The HF incidence rate dropped from 454.7 cases per 100,000 people in 1997 to 306.1 cases per 100,000 people in 2007, for an average annual decline of 3 percent. But one-year risk-adjusted mortality decreased only modestly over the 10-year period, from 35.7 percent to 33.8 percent in the inpatient group and from 17.7 percent to 16.2 percent in the outpatient group.

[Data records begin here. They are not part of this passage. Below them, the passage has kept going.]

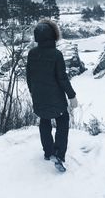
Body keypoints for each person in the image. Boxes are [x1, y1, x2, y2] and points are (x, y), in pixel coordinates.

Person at [26, 18, 78, 172]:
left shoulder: (32, 53)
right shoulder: (56, 54)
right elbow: (62, 78)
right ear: (54, 35)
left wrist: (33, 92)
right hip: (56, 97)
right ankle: (59, 154)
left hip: (38, 96)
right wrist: (72, 96)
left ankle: (48, 152)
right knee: (63, 120)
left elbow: (29, 76)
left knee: (44, 120)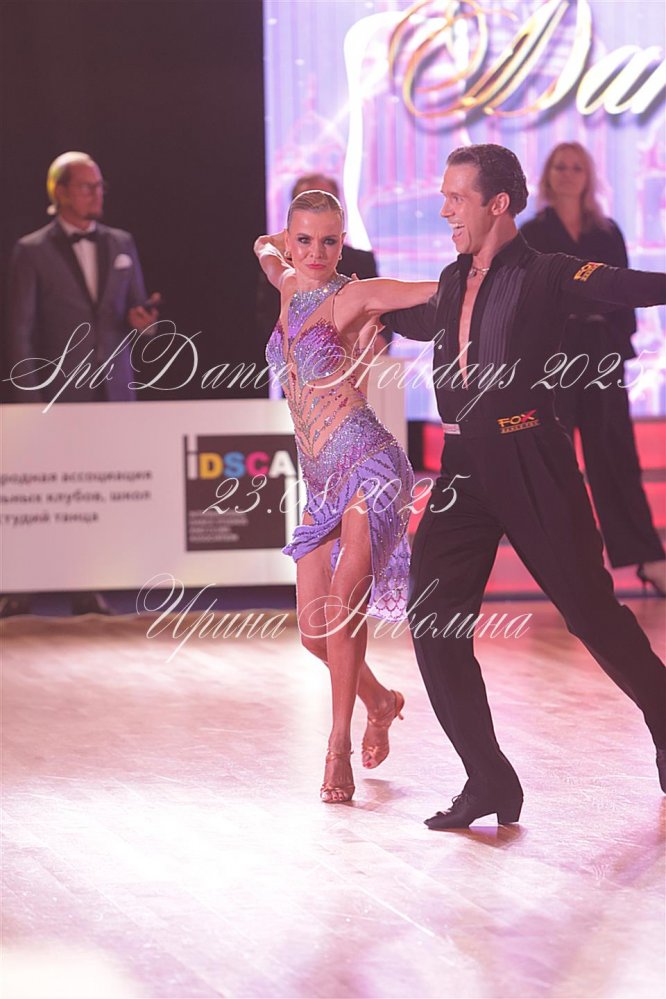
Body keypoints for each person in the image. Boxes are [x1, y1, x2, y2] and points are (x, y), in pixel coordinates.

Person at [382, 144, 666, 830]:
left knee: (590, 613)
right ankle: (488, 779)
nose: (445, 209)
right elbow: (400, 313)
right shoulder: (451, 281)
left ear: (499, 203)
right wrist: (325, 287)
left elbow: (628, 286)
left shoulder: (549, 272)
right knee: (433, 621)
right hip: (461, 469)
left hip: (532, 457)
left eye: (457, 197)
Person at [255, 189, 437, 803]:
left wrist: (488, 272)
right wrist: (272, 246)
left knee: (343, 609)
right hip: (321, 480)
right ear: (291, 240)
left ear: (342, 245)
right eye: (303, 240)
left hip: (370, 465)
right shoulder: (287, 285)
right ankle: (380, 701)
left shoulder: (350, 296)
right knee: (314, 635)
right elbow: (262, 251)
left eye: (329, 241)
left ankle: (337, 747)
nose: (315, 252)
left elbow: (427, 290)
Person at [2, 151, 160, 618]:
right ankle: (24, 586)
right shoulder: (31, 250)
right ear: (60, 191)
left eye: (99, 186)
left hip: (111, 389)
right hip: (55, 393)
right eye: (87, 186)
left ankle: (88, 587)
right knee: (44, 493)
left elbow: (138, 315)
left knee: (100, 491)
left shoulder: (121, 242)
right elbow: (19, 330)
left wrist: (144, 324)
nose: (97, 194)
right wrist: (27, 398)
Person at [520, 142, 666, 597]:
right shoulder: (532, 233)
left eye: (576, 167)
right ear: (548, 175)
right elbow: (528, 301)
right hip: (554, 357)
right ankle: (563, 564)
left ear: (588, 177)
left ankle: (648, 558)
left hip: (601, 351)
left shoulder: (607, 231)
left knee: (615, 455)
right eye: (559, 166)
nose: (567, 174)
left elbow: (626, 292)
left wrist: (617, 341)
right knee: (556, 460)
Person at [255, 173, 384, 347]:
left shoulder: (361, 264)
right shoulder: (282, 272)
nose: (318, 209)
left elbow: (390, 312)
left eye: (326, 202)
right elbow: (262, 244)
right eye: (308, 203)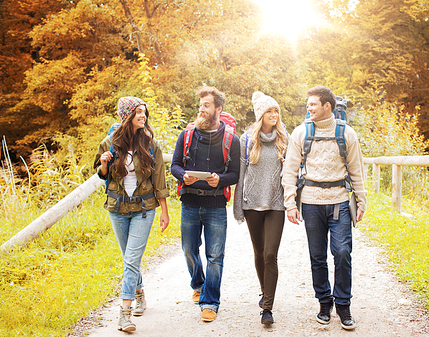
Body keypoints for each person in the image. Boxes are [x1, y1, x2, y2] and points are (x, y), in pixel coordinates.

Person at [281, 86, 367, 330]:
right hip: (310, 203)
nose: (309, 108)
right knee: (317, 256)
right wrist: (290, 204)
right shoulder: (300, 133)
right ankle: (324, 302)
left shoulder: (347, 134)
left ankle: (343, 304)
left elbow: (356, 170)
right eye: (308, 104)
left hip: (339, 200)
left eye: (313, 104)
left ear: (327, 106)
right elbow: (289, 171)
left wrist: (361, 200)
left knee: (341, 253)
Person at [94, 96, 170, 332]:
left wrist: (164, 211)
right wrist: (105, 163)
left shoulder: (149, 143)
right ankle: (139, 294)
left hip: (143, 210)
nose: (142, 116)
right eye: (138, 112)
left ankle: (124, 314)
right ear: (126, 115)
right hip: (117, 209)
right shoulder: (109, 143)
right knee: (129, 260)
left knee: (131, 260)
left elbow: (159, 178)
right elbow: (101, 174)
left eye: (144, 112)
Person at [171, 86, 240, 322]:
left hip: (216, 205)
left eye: (206, 105)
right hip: (189, 203)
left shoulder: (232, 140)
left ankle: (210, 302)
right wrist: (183, 176)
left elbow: (236, 174)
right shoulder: (186, 135)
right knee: (189, 250)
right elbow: (175, 165)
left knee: (215, 255)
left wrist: (220, 179)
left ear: (218, 109)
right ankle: (198, 284)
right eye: (200, 106)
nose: (201, 110)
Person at [233, 91, 287, 325]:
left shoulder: (285, 138)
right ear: (260, 115)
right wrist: (237, 207)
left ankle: (267, 308)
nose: (273, 115)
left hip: (277, 204)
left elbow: (295, 172)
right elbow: (240, 175)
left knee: (270, 254)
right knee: (258, 252)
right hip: (252, 204)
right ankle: (265, 291)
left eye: (276, 111)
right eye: (269, 111)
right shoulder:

“The inclusion of outpatients is important because this group accounts for about half of all new cases of heart failure in Ontario,” Yeung et al wrote. “Although there was a comparable and steady decline in the incidence of heart failure in both the inpatient and outpatients settings and among both men and women, the oldest age cohorts had the largest declines.”  

The authors observed that the 32.7 percent decline in incidence of HF paralleled similar rates of decline seen in cardiovascular disease mortality and incidence in ischemic heart disease in Canada. They noted that ischemic heart disease is the leading cause of HF, and hypothesized that the decline in ischemic heart disease may be driving much of the drop in HF incidence. Among other trends, they looked at improved interventions for MI and successful efforts to control hypertension in Ontario as contributors to lower HF incidence.

Despite the decline in incidence of HF, the authors saw storm clouds on the horizon. “Although the results of our study are encouraging, the population continues to age and risk factors for heart failure such as diabetes and obesity are increasing, particularly in young people, which may cause the downward trend in incidence in heart failure to plateau or reverse.”

Importantly, their study found that the prognosis for HF patients has remained poor.

They wrote that methodology using the two-claim approach to identify HF claims may have underestimated the incidence of HF and that outpatient claims are less reliable than inpatient discharge data for capturing comorbid conditions. Due to data limitations, they could not address the severity of HF.